Paul McKee keeps piling insults on the Black community.
The developer spurned a personal invitation to discuss the public outrage at his insistence to use the name Homer G. Phillips Hospital on a three-bed clinic by being a no-show at a City Hall meeting on Wednesday afternoon.
Community activist and co-chair of the Campaign for Human Dignity Zenobia Thompson said the gathering of more than 40 activists and officials expected to address McKee directly about the alleged misuse of Phillips’ name on the facility. She said they were disappointed, but not surprised.
Instead of facing his critics, McKee and his board issued a press statement by his attorney Darryl Piggee. Thompson deemed it as insulting.
“[Piggee] criticized folks about not caring about healthcare, which is insulting,” Thompson said.
“I know myself, and each and every one here, cares about the struggle for healthcare for African Americans.”
St. Louis Mayor Tishaura Jones said she wants the name immediately removed from the facility.
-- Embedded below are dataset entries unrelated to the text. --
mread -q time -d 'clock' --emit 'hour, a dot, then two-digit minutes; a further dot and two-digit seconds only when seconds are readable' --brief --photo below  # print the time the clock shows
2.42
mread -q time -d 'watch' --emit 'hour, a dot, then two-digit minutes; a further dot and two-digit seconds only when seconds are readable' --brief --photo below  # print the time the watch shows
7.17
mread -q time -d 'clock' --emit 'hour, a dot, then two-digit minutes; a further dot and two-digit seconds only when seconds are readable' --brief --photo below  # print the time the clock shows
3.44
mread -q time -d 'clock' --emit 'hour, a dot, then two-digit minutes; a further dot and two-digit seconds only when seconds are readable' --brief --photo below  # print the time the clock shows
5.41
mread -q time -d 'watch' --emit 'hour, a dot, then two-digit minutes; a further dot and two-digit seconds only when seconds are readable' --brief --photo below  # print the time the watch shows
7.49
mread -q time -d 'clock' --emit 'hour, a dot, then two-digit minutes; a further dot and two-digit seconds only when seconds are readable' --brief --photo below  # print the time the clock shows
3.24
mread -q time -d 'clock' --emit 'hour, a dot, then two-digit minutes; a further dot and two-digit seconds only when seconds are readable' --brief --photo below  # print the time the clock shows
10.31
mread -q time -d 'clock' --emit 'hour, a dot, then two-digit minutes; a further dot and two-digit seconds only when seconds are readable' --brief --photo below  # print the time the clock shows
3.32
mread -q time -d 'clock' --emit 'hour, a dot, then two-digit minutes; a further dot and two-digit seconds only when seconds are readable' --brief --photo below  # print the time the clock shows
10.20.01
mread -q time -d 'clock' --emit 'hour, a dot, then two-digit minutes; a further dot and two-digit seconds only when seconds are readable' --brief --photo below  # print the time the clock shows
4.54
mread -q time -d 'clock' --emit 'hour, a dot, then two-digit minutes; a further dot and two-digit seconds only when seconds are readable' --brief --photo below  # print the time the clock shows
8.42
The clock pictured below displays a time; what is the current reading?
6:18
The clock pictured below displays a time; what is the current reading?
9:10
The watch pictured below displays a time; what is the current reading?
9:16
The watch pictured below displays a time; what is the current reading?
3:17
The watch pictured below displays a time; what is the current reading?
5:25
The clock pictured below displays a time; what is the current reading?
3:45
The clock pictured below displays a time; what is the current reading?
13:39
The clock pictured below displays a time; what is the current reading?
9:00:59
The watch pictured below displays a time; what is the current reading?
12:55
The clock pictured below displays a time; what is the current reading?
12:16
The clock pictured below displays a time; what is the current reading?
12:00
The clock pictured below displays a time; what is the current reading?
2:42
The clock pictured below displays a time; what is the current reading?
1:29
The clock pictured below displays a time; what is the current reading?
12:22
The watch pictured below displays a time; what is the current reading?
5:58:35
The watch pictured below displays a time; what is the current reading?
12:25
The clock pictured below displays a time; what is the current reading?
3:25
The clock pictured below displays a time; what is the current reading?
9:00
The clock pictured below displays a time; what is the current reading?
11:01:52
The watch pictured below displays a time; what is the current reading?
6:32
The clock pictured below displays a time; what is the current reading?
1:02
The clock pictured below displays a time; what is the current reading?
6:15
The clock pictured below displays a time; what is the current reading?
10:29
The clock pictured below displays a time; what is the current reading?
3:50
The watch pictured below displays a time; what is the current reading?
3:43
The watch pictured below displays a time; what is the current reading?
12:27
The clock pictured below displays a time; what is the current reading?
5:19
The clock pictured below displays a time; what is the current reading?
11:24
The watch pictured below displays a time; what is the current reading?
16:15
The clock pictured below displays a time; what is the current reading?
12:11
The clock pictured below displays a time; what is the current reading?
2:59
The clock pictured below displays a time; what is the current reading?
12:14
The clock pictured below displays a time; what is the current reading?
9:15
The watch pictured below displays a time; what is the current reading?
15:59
“We cannot allow a three-bed urgent care facility that does not accept Medicaid and Medicare to be named after one of our icons,” Jones said.
“Without the presence of the first Homer G. Phillips hospital, many Black doctors and nurses would not have been able to become those doctors or nurses.”
The Homer G. Phillips Memorial Hospital board of directors claim their decision “was made after careful consideration and consultation with many in the community and we believe it was the right one.”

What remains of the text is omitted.